Somewhere way back in my overstuffed vault of inconsequential information, I remember some film critic saying that Robert Altman’s Thieves Like Us was his Faulkner film, even though TLU was not written by WF. More than that, I think: that TLU was THE Faulkner film that no one had ever managed to “get,” from the man’s own novels themselves.

About six years ago, I sat through a sadly eviscerated version of Cormac McCarthy’s All the Pretty Horses. The feel was there, Matt Damon was perfect as John Grady Cole, as was Lucas Black as Jimmy Blevins, but the wonderful wandering coda at the novel’s end was completely gone. The painstaking, heartbreaking commitment to “make things right.” No other part of that novel (a novel I love, from beginning to end), sits as indelibly inscribed on my heart.

Well, lo and behold, Tommy Lee found those eviscerated traces floating out there in the ether and “made things good” as he and Mike wandered down to Jimenez.

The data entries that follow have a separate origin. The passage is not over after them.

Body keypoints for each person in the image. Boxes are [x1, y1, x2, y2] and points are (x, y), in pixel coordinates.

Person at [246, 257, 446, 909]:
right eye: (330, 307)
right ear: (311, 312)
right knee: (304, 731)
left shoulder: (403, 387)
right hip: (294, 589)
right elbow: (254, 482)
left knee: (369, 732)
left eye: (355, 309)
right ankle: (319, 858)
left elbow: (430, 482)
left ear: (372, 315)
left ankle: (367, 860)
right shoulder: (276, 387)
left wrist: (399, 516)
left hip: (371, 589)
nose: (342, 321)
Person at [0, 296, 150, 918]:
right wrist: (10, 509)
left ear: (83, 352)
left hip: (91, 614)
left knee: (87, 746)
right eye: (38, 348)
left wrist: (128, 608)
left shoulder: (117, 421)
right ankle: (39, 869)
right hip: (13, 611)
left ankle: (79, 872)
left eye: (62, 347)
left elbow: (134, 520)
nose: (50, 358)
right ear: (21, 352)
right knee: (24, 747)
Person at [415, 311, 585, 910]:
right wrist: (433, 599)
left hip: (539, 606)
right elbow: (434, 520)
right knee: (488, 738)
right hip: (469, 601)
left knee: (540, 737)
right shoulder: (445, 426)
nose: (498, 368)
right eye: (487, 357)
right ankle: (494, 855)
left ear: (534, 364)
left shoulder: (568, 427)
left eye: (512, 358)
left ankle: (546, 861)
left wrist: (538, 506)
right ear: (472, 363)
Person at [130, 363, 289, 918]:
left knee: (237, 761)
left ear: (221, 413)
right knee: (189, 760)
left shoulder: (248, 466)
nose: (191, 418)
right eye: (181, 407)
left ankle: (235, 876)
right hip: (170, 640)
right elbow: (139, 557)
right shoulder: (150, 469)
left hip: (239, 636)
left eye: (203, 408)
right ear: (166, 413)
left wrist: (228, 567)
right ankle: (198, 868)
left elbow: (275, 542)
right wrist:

Julian of Norwich: “It seemed to me that if there had been no sin, we should all have been pure and as like our Lord as he created us. And so in my folly before this time I often wondered why, through the great prescient wisdom of God, the beginning of sin was not prevented. For then it seemed to me that all would have been well… Sin is necessary, but all will be well, and all will be well, and every kind of thing will be well."